Are you afraid that this crisis will increase inequality in Europe again?
This is a crucial point. While the crisis was symmetric, the recovery will not be. We know that for some regions and for people, it will be much harder and take much more time to recover than for others. That is particularly true for the most vulnerable groups in our society and the hardest-hit regions in our Union.
We need a just recovery for all and this is why cohesion and convergence must be our watchwords.
Do you think that containment measures could present a risk in some countries to involve unjustified restrictions on freedoms? Hungary’s action has been criticised by the European Parliament. What do you think as a representative of the European Commission?
The majority of countries in the EU and right around the world have taken emergency measures. This reflects the extraordinary times we are living in.
But the measures must be proportionate, limited in time and subject to democratic accountability. We are monitoring the situation related to these emergency measures in all member states, and we are looking particularly closely at those in Hungary.

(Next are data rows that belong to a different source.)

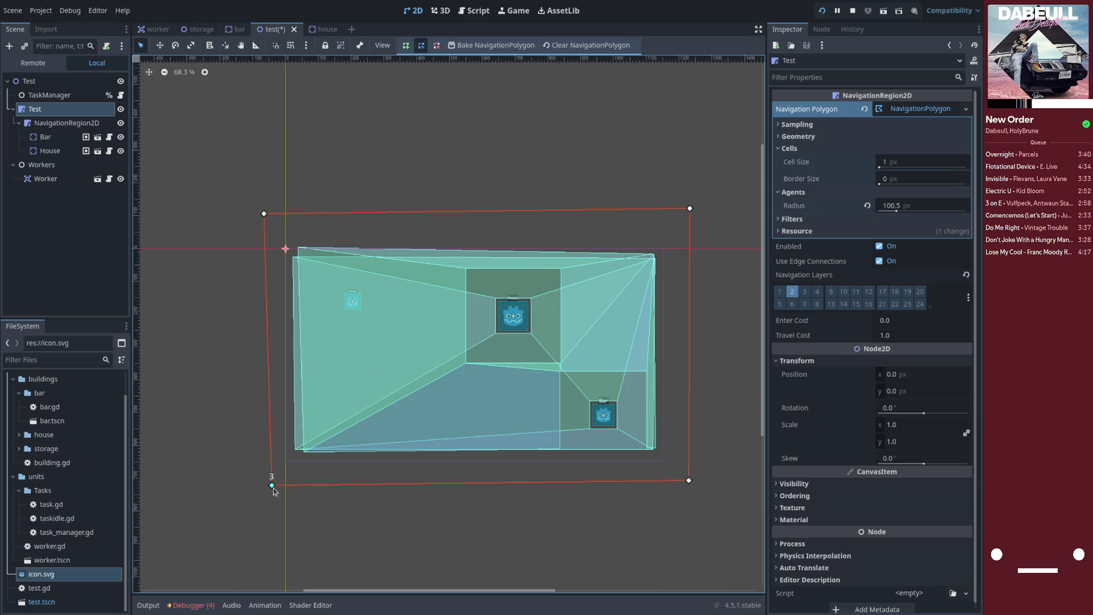
drag(272, 487, 265, 485)
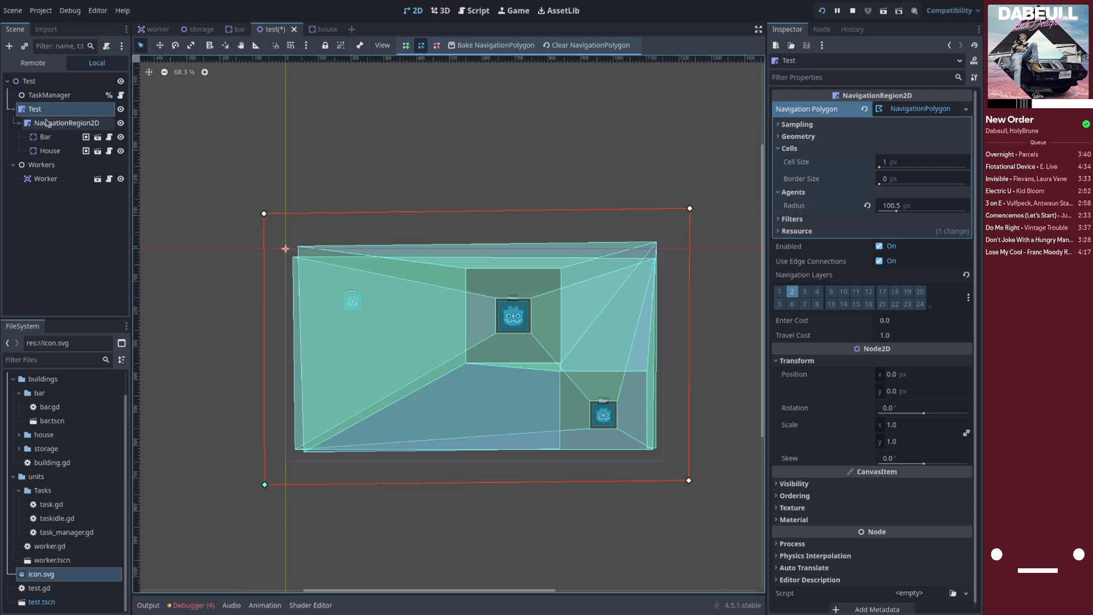
- Rename the Test node to LargeRadiusNavi
double_click(86, 110)
text(LargeRadiusNav)
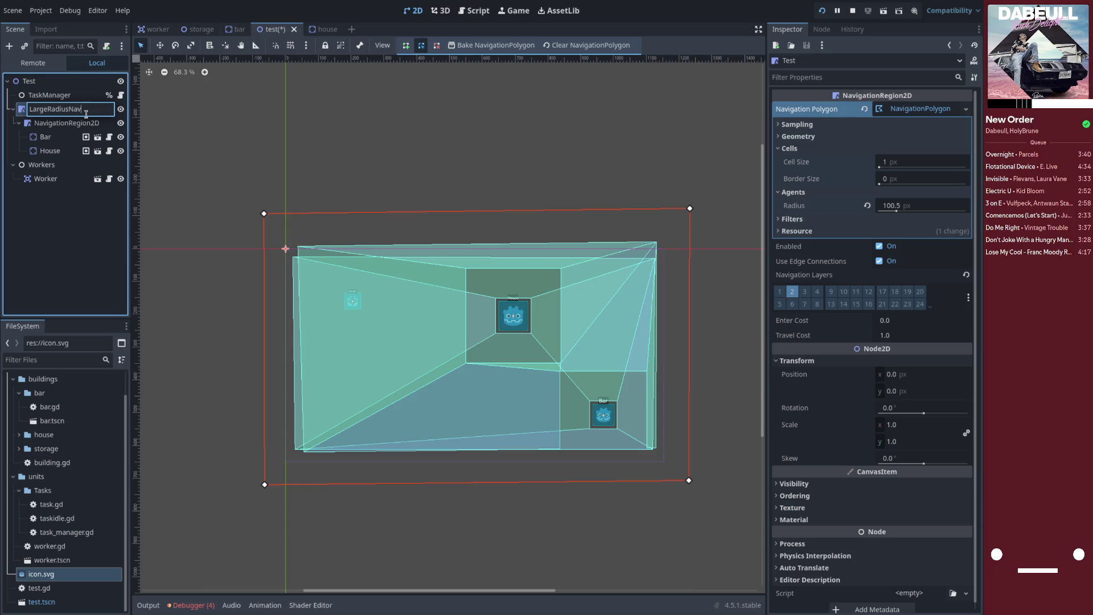
text(i)
key(Return)
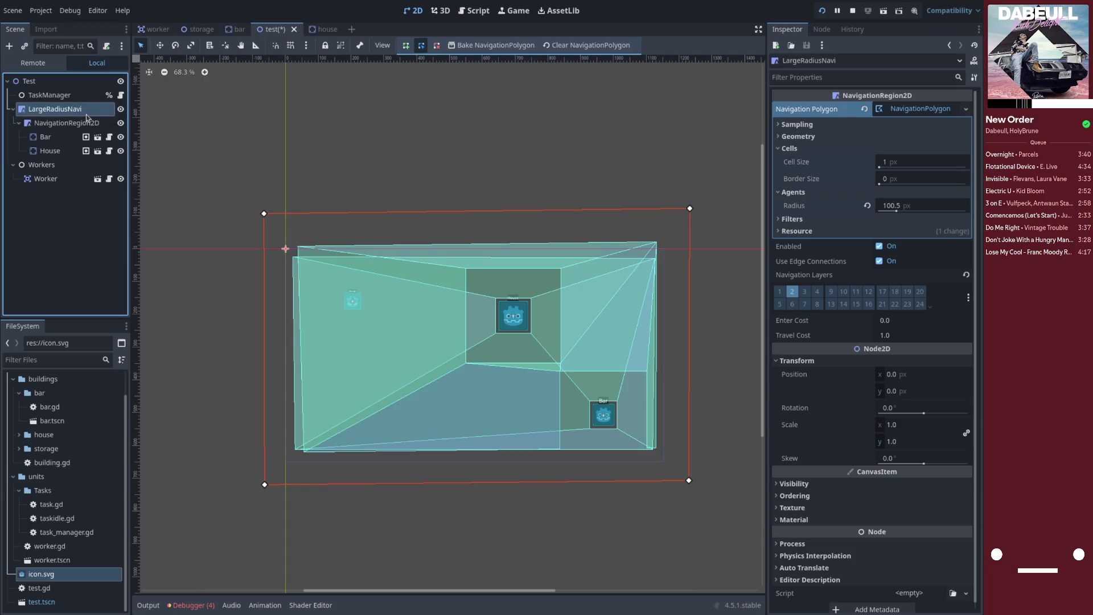
click(69, 123)
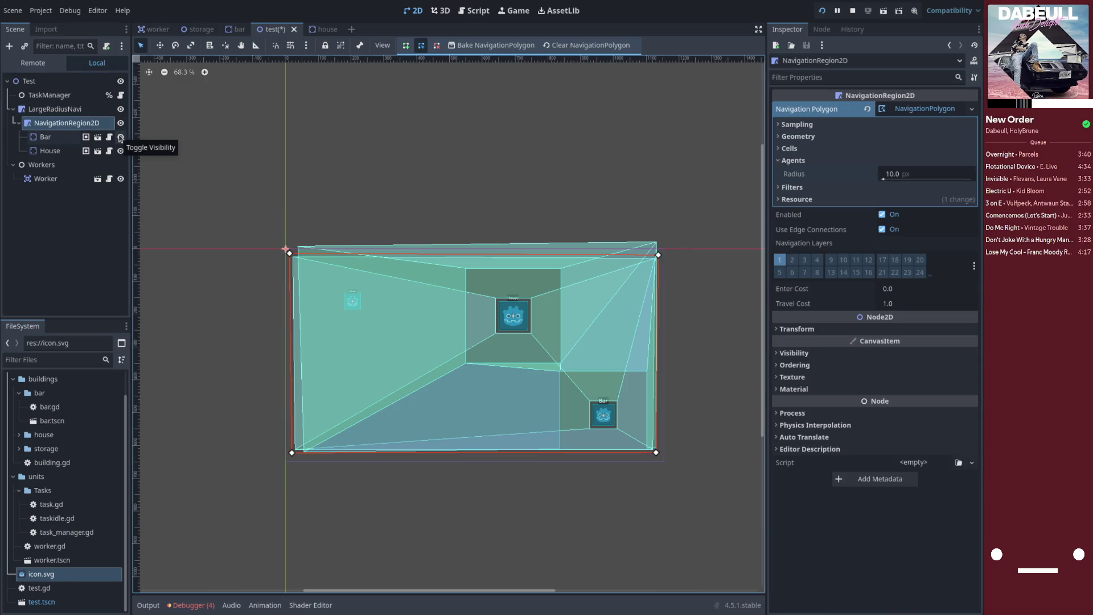
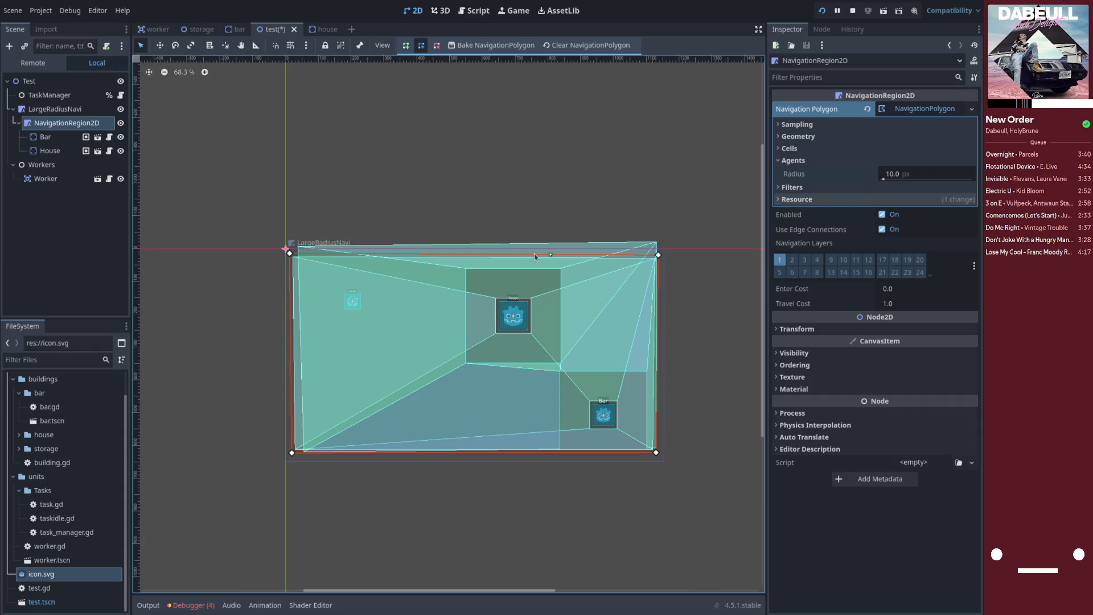
- Review the LargeRadiusNavi, NavigationRegion2D, Bar, Worker and Workers nodes, then switch to the Script workspace
click(56, 110)
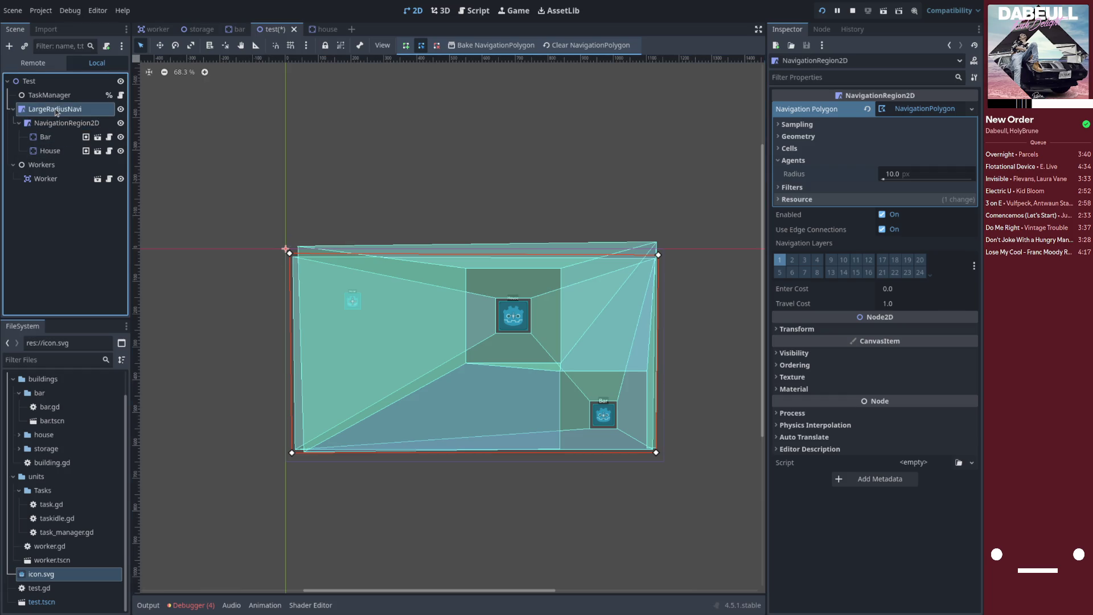
click(57, 123)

Wherever there is a need, we will not hesitate to take action. Our values and our democracy will never be put into lockdown.
Are you concerned that the first reaction of some countries to the pandemic was to put up barriers and obstacles to the free flow of goods and citizens in the EU?
The truth is that no one was really ready for this. And it is the most basic instinct to want to first protect ourselves and those closest to us. This reflex cost us dearly but from day one the Commission worked around the clock to unblock and coordinate the situation as best possible. It did not take very long for people to realise that this was the way to go.
Since then, Europe has become the beating heart of solidarity and we all know that we have to protect each other in order to protect ourselves in this crisis.
More coordination will be needed to manage the exit of the crisis than there was at the entry of it. This is why, along with President Michel, we put forward a European roadmap to lifting containment measures.
What lessons could the EU learn from this crisis, for example on the bloc’s dependency to third countries for medical supplies?
Certainly, the reserves in most countries proved to be too small in the face of this pandemic. This shows that we will have to think differently about our health systems in the future. We will have to look very closely at our supply chains, for example for protective equipment and medicines.
We will have to improve European crisis preparedness more generally and not be dependent on a single producer outside the EU for vital products. We know that a virus can hit us at any time so there is a permanent need for European reserves for critical medical products.